* Prompt:
Collect every line in the items below that contains the string "giornate". Letter case matters.

Stored data entries
Segment Open

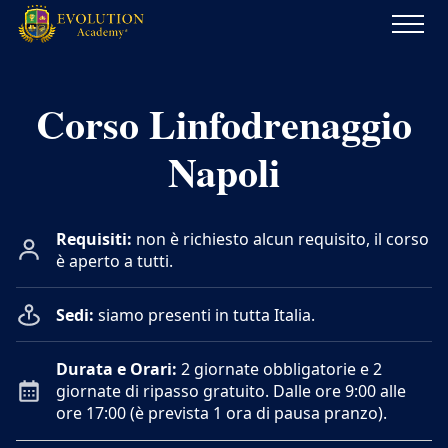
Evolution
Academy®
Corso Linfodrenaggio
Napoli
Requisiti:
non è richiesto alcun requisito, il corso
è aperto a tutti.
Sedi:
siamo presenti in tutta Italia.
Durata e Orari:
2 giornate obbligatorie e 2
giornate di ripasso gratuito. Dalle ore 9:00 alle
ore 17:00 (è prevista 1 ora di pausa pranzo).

Segment Closed
Segment Open

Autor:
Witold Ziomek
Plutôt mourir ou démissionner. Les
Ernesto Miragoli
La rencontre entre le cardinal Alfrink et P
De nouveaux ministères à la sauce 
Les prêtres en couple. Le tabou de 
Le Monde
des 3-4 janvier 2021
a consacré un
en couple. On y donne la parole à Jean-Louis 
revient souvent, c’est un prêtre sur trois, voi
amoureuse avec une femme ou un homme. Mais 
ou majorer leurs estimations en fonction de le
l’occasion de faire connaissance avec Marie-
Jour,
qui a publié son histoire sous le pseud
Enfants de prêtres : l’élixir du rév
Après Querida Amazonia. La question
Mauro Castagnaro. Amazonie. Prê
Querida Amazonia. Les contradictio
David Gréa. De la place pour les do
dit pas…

Segment Closed

* Written answer:
2 giornate obbligatorie e 2
giornate di ripasso gratuito. Dalle ore 9:00 alle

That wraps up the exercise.